Che il quadro sia cambiato, se ne sono accorte persino le agenzie di rating, in genere le più lente a muoversi. L’Italia ha appena ricevuto l’upgrade Fitch a BBB+, la Spagna ha ricevuto upgrade da Moody’s (A3), Fitch (A), e S&P (A+), la Grecia è stata promossa a investment grade da tutte le agenzie principali. Dati che mostrano il rafforzamento della posizione creditizia dei Paesi periferici grazie al miglioramento dei fondamentali e alla riduzione dei rischi macroeconomici, mentre la fiducia degli investitori si mantiene elevata.
Se però da Sud ci si sposta verso Nord nel Vecchio Continente, le cose cambiano. Della crisi politica, che si riflette anche sul bilancio pubblico, della Francia si è detto e scritto molto. I rendimenti degli Oat francesi hanno ormai pareggiato quelli italiani. Anche i rendimenti della Germania non scendono più. Il governo Merz ha annunciato un piano di riarmo da 500 miliardi di euro e un piano di infrastrutturazione di pari valore. Nei prossimi anni Berlino sarà costretta a mettere sul mercato molti più Bund, e gli investitori iniziano a chiedere rendimenti più alti. Il miglioramento dei rendimenti nei Paesi periferici e l’aumento, leggero o moderato che sia, nei vecchi Paesi core dell’Europa, ha un effetto per adesso probabilmente non ancora pienamente valutato: i tassi di interesse dei Paesi della zona Euro si stanno “appiattendo”. Tolte Ungheria e Repubblica Ceca che sono fuori scala, la differenza di rendimento tra il titolo tedesco, considerato sicuro, e gli altri titoli emessi dai governi europei, è contenuta all’incirca in 0,8 punti percentuali. Negli ultimi due anni questa convergenza verso i “tassi uniti d’Europa” ha accelerato. Secondo alcuni report, come quello di S&P Global, potrebbe aver raggiunto il suo culmine, perché fare meglio potrebbe essere difficile. Si vedrà. Ma questa nuova condizione che si è creata grazie soprattutto al rigore dei Paesi del Sud Europa, potrebbe favorire la riapertura di una discussione tra le cancellerie europee e la Commissione sull’emissione degli Eurobond, vale a dire nuovo debito comune europeo dopo quello fatto per finanziare il Recovery plan. Un titolo di Stato europeo potrebbe affiancare o sostituire, il Bund nel ruolo di “safe asse”, di porto sicuro per gli investitori internazionali, permettendo di finanziare a costi minori alcune politiche europee, cominciando magari da quelle legate alla Difesa e alle transizioni ecologica e digitale.

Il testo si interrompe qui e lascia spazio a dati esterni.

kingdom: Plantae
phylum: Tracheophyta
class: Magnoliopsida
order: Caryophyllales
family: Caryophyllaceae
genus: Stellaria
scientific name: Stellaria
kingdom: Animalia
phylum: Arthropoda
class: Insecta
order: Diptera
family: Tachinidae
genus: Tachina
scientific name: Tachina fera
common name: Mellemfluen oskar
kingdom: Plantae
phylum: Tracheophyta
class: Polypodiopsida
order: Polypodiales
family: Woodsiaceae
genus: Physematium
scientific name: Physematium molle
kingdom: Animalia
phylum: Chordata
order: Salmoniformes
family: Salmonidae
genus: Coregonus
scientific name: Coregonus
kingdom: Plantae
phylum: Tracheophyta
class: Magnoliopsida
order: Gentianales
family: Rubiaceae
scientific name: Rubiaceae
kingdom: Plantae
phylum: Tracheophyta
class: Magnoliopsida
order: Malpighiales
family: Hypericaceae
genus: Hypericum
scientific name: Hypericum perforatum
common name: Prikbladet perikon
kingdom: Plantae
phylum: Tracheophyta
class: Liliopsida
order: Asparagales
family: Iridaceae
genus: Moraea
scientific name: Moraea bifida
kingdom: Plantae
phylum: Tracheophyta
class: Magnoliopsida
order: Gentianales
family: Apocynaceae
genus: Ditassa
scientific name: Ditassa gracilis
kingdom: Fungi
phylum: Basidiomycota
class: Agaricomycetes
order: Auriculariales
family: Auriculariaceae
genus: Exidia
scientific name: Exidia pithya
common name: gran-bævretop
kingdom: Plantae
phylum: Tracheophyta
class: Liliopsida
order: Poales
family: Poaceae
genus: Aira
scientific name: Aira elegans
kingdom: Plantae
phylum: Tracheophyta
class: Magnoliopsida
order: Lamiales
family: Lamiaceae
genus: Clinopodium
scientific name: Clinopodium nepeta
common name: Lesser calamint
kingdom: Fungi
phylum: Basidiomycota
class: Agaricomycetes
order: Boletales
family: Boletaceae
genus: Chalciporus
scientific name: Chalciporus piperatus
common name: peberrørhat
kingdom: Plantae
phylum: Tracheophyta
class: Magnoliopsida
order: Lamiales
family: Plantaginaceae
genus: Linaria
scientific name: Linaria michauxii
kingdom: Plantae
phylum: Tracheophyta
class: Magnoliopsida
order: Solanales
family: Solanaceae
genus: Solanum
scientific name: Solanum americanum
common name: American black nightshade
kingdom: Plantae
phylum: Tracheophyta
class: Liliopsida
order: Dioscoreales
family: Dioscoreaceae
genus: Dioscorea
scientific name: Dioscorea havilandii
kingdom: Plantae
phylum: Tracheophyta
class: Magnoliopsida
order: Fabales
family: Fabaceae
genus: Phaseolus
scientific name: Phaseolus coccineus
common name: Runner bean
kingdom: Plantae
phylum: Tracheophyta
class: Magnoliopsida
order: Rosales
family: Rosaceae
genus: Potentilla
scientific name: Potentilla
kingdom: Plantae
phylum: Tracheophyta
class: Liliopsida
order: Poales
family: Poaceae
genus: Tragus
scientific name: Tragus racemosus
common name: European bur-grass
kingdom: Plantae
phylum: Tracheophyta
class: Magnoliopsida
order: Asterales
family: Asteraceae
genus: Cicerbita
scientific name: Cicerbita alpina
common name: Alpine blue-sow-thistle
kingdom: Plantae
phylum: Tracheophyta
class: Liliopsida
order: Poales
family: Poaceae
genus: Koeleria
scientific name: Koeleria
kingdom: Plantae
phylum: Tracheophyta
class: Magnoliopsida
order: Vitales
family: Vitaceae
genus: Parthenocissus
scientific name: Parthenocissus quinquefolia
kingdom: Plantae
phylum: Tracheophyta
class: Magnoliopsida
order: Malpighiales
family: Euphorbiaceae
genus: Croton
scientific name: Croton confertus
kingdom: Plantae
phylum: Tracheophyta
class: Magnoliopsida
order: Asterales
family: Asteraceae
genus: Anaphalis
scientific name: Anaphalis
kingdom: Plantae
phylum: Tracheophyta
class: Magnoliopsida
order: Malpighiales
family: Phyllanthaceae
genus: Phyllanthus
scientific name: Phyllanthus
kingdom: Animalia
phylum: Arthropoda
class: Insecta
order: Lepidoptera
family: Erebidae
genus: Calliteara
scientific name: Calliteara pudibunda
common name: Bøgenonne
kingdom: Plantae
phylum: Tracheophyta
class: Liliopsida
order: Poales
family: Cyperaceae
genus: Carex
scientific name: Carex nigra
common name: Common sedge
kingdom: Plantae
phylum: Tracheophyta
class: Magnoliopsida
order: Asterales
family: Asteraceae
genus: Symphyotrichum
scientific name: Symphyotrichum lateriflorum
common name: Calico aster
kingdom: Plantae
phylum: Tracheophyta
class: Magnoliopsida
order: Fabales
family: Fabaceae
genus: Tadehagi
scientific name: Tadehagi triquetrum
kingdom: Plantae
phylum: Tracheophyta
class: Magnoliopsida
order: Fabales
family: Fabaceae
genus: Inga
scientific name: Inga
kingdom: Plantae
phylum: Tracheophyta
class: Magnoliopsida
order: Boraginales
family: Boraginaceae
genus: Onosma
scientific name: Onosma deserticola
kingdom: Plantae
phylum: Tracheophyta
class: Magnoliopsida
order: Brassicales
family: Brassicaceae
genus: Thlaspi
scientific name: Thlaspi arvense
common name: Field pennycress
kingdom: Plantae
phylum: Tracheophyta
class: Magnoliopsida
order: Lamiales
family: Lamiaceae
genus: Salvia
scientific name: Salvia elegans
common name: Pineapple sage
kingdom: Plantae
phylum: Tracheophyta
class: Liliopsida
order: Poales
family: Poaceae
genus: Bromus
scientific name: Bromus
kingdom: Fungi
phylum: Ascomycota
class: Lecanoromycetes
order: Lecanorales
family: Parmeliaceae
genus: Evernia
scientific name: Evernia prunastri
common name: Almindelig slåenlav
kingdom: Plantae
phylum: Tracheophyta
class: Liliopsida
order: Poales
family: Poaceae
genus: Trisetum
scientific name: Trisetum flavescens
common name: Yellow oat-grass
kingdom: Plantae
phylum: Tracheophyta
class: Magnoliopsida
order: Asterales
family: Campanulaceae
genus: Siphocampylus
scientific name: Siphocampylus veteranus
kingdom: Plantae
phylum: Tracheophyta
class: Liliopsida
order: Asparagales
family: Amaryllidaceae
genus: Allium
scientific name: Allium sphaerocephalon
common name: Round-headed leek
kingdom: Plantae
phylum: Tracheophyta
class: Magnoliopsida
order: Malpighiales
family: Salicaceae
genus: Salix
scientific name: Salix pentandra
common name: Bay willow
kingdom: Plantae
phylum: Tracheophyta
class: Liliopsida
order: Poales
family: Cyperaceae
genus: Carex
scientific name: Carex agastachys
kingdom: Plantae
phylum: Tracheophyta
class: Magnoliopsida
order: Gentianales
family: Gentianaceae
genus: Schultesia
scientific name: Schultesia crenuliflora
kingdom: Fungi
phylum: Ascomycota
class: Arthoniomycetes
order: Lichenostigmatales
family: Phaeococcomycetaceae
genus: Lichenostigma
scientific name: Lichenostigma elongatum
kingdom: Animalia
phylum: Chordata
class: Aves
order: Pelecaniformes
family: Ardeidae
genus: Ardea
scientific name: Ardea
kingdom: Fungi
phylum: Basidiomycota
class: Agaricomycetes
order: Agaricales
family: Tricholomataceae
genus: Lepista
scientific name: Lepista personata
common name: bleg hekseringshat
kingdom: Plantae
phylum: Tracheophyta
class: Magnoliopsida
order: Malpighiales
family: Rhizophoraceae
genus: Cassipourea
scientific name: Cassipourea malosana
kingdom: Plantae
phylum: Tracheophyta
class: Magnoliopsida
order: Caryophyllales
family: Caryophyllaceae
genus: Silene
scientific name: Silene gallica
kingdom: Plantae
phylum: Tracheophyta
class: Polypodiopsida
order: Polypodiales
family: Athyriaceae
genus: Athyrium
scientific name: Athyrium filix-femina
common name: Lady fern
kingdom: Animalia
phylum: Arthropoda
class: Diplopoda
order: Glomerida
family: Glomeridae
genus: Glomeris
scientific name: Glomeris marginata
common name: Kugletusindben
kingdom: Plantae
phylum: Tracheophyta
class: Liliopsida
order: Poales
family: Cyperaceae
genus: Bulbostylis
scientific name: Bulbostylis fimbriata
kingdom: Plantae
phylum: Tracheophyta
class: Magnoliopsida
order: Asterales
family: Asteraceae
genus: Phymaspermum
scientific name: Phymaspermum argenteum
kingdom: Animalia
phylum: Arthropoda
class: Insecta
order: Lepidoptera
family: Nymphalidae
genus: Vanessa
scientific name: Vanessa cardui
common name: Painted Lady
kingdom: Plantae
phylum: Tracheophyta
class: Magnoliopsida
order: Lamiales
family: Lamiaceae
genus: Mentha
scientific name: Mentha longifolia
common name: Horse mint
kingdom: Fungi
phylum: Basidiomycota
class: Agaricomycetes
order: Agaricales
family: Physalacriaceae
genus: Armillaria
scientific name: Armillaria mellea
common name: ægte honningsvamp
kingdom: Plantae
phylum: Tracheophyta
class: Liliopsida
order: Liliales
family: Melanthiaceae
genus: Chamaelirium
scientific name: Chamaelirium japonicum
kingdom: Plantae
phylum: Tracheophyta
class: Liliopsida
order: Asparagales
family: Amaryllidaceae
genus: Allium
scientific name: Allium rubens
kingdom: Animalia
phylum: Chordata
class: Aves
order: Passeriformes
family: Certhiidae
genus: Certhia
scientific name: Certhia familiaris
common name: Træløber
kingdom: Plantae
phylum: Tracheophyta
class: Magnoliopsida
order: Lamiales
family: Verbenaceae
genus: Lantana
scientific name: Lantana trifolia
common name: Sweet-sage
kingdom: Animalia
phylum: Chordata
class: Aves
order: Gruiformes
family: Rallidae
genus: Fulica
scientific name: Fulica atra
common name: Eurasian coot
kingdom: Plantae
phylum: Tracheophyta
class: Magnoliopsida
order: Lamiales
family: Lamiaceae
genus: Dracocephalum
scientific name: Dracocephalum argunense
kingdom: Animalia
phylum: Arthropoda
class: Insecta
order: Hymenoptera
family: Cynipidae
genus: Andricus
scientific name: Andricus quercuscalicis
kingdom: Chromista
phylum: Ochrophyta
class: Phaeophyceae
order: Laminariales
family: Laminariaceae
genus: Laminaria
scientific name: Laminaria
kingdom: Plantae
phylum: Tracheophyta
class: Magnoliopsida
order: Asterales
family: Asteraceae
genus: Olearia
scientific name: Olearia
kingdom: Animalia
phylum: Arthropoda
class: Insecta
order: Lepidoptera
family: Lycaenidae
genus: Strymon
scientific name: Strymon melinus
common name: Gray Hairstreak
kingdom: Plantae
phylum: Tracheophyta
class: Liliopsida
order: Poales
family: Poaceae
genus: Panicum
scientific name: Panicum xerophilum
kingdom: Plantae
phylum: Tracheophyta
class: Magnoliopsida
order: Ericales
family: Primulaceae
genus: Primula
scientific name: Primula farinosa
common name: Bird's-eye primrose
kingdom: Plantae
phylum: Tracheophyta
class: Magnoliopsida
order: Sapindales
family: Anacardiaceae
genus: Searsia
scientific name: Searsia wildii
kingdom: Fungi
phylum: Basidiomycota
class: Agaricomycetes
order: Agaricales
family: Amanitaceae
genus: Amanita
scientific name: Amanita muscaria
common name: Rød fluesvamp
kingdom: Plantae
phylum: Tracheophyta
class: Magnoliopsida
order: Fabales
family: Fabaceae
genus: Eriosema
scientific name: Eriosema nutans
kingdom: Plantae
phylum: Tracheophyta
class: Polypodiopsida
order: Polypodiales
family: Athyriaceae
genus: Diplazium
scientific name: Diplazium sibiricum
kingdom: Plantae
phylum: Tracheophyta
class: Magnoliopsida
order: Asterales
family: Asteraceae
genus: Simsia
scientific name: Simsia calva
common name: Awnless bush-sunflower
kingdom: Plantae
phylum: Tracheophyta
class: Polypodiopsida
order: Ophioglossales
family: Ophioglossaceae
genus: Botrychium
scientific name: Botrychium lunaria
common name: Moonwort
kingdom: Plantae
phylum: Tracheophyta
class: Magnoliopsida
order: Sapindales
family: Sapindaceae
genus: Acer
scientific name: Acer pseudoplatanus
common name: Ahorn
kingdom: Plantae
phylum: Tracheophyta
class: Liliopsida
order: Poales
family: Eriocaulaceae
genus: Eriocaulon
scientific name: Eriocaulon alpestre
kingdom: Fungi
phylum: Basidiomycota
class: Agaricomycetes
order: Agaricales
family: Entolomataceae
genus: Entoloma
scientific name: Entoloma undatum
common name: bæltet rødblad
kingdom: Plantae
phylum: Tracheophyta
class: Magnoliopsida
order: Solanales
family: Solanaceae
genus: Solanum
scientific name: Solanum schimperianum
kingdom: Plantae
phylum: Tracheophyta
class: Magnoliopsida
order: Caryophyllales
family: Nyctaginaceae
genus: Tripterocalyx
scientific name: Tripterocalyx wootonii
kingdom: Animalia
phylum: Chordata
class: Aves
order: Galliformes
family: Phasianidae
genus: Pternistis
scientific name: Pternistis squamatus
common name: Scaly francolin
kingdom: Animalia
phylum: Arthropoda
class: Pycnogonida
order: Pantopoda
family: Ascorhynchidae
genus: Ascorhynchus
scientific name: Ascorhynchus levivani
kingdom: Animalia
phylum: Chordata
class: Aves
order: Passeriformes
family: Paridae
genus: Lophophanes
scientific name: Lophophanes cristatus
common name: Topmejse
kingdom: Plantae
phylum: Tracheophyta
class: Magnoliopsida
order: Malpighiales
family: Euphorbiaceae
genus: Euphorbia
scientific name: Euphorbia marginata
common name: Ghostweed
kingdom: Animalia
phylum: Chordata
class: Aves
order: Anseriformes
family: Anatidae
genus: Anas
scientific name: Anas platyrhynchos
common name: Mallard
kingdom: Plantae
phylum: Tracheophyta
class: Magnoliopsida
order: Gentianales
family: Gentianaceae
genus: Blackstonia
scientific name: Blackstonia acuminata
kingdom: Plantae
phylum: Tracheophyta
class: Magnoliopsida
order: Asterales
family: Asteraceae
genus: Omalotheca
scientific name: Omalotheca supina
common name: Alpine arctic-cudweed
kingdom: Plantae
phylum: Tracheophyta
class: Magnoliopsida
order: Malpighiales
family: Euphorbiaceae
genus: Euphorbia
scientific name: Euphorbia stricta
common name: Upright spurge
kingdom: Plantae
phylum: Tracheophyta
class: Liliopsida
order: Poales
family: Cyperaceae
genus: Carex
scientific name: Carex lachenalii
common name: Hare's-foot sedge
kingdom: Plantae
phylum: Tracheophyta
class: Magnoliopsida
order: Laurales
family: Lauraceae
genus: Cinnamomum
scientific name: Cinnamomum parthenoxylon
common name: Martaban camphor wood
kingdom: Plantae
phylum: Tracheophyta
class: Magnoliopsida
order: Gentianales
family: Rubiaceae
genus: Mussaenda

Una delle ragioni spesso utilizzate dai Paesi “frugali” per frenare il progetto del debito comune, è stata quella di non voler avvantaggiare i Paesi “spendaccioni” del Sud che, dietro il paravento delle emissioni comuni di debito, avrebbero potuto dare maggior fondo alle spese nazionali. Una sorta di liberi tutti. Gli ormai ex Pigs però, hanno dimostrato con i fatti di saper tenere sotto controllo i propri bilanci nazionali, conquistando prima la fiducia dei mercati finanziari e poi quella delle Agenzie di rating. Ora non manca che incassare anche la fiducia dei partner europei. Non solo.
GLI STRESS TEST
Di pari passo con la disciplina del bilancio pubblico, è andata avanti in parallelo la disciplina dei bilanci delle banche. Negli ultimi stress test condotti dall’Eba sugli istituti di credito europei, le banche italiane hanno registrato uno degli impatti patrimoniali più contenuti dell’intera Unione. Le banche europee nel complesso hanno superato gli stress test senza violare i requisiti patrimoniali minimi, ma le italiane sono risultate la componente più virtuosa, davanti a molti gruppi francesi, tedeschi, spagnoli e nordici. Il buono stato di salute degli istituti di credito potrebbe aiutare a superare un altro dei “postulati” che hanno frenato fino ad oggi i Passi avanti nell’unione bancaria, propedeutica al debito comune. Vale a dire l’affermazione per cui potrebbero essere i risparmiatori tedeschi a dover pagare i salvataggi bancari del Sud Europa. Un’affermazione ormai difficile da sostenere (ma anche in passato non è mai accaduto). L’Europa del debito insomma, è più vicina di quanto ci si possa immaginare.